The main argument of the piece is that, contrary to the claims made by some intellectuals who are dismayed by modern life, the adoption of agriculture, industry, and the ever-widening scope of trading networks have made mankind less, not more, vulnerable to unforeseen catastrophes such as droughts, floods, epidemics, and so on. Bailey, in my view, makes a good case for that contention.

However, near the end of the essay, Bailey tosses off a little dig at religion as an aside, writing:

"Farming produced storable food surpluses that freed some portion of the population from having to spend every day all day scrounging for their subsistence.
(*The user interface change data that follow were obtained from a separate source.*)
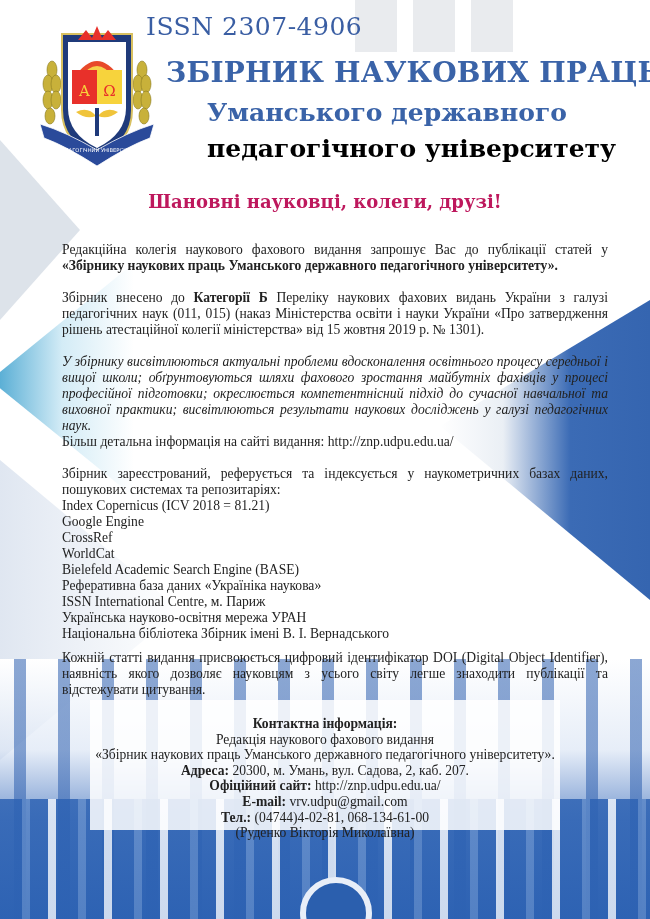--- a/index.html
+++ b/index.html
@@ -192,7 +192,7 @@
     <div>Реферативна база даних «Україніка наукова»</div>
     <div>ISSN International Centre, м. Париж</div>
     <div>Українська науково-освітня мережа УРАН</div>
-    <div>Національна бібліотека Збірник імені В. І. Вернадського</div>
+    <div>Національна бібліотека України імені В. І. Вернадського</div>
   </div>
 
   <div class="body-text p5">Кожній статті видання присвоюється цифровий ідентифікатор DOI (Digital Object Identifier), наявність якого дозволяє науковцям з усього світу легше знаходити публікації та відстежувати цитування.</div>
True, many of these people wasted a lot of effort on religious mumbo jumbo, but some spent their time inventing pottery, writing, weaving, metal working and so forth."
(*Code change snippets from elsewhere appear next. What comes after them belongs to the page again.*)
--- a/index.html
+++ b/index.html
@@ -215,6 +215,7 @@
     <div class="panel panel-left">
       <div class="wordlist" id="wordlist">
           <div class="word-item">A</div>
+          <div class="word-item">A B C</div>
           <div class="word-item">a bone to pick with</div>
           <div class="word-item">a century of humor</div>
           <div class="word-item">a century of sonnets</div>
I suggest it exhibits an extraordinary lack of inquisitiveness to simply write off such a universal aspect of human life as religion as no more than an incomprehensible waste of effort on mumbo-jumbo. Indeed, if Bailey was willing to make a good faith attempt to understand just what all of the hubbub has been about, he would find that there already exist sophisticated theories explaining religion's ubiquity and its vital role in the development of human culture. These theories, offered by such thinkers as Ernst Cassirer, Suzanne Langer, Michael Polanyi, and Michael Oakeshott, while supporting a respectful attitude towards religion, are nevertheless entirely secular theories, standing on their own, apart from the belief or lack thereof in any particular faith or spiritual tradition. (For instance, Cassirer presents a strong argument that the development of language and myth are so tightly related and interdependent that neither one could have advanced in the absence of the other.) Indeed, one could readily accept these findings on the importance of religion in human history while holding that human society has in someway progressed beyond the need for myths and creeds. (At the same time, it should hardly trouble a person of faith to discover that religion has played a crucial role in the advance of human culture in the mundane world, a fact not at odds with the belief that a particular religion may contain unique transcendental truths or spiritual insights.)
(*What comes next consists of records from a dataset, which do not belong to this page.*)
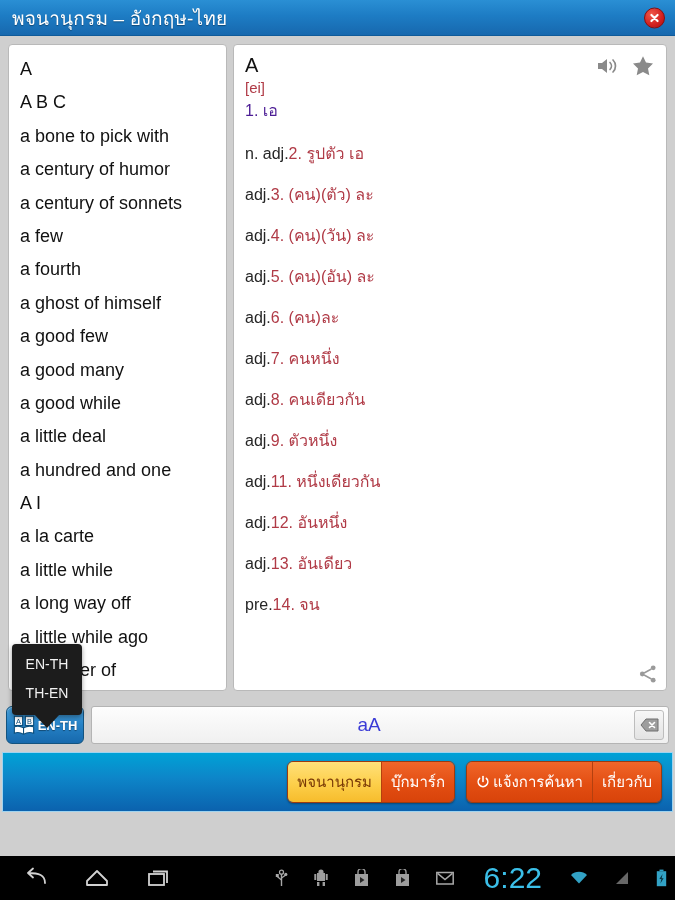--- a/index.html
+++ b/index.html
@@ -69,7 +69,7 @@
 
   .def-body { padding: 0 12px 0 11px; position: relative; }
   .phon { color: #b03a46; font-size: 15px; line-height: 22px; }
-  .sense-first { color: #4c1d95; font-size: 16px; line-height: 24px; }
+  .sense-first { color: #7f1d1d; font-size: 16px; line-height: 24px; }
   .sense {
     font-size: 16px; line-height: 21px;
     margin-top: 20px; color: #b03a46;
The root of this common blindness when it comes to seeing religion scientifically lies, I think, in the struggle engaged in by the leaders of the Scientific Revolution with the (sometimes violent) opposition to their new ideas offered by dogmatic religious authorities, who were fearful of losing their control over European intellectual life. That opposition was misguided and unfortunate, since the new scientific theories were, in fact, irrelevant to matters of faith. One of the results of that conflict is that many supporters of science have formed an instinctual revulsion for religion, to the degree that they are unable even to approach the topic with the same spirit of open-minded inquiry with which they usually engage the physical world. The sad outcome of this situation is that, when it comes to religion, it is quite often the advocates of science who wind up wasting a lot of effort on mumbo-jumbo.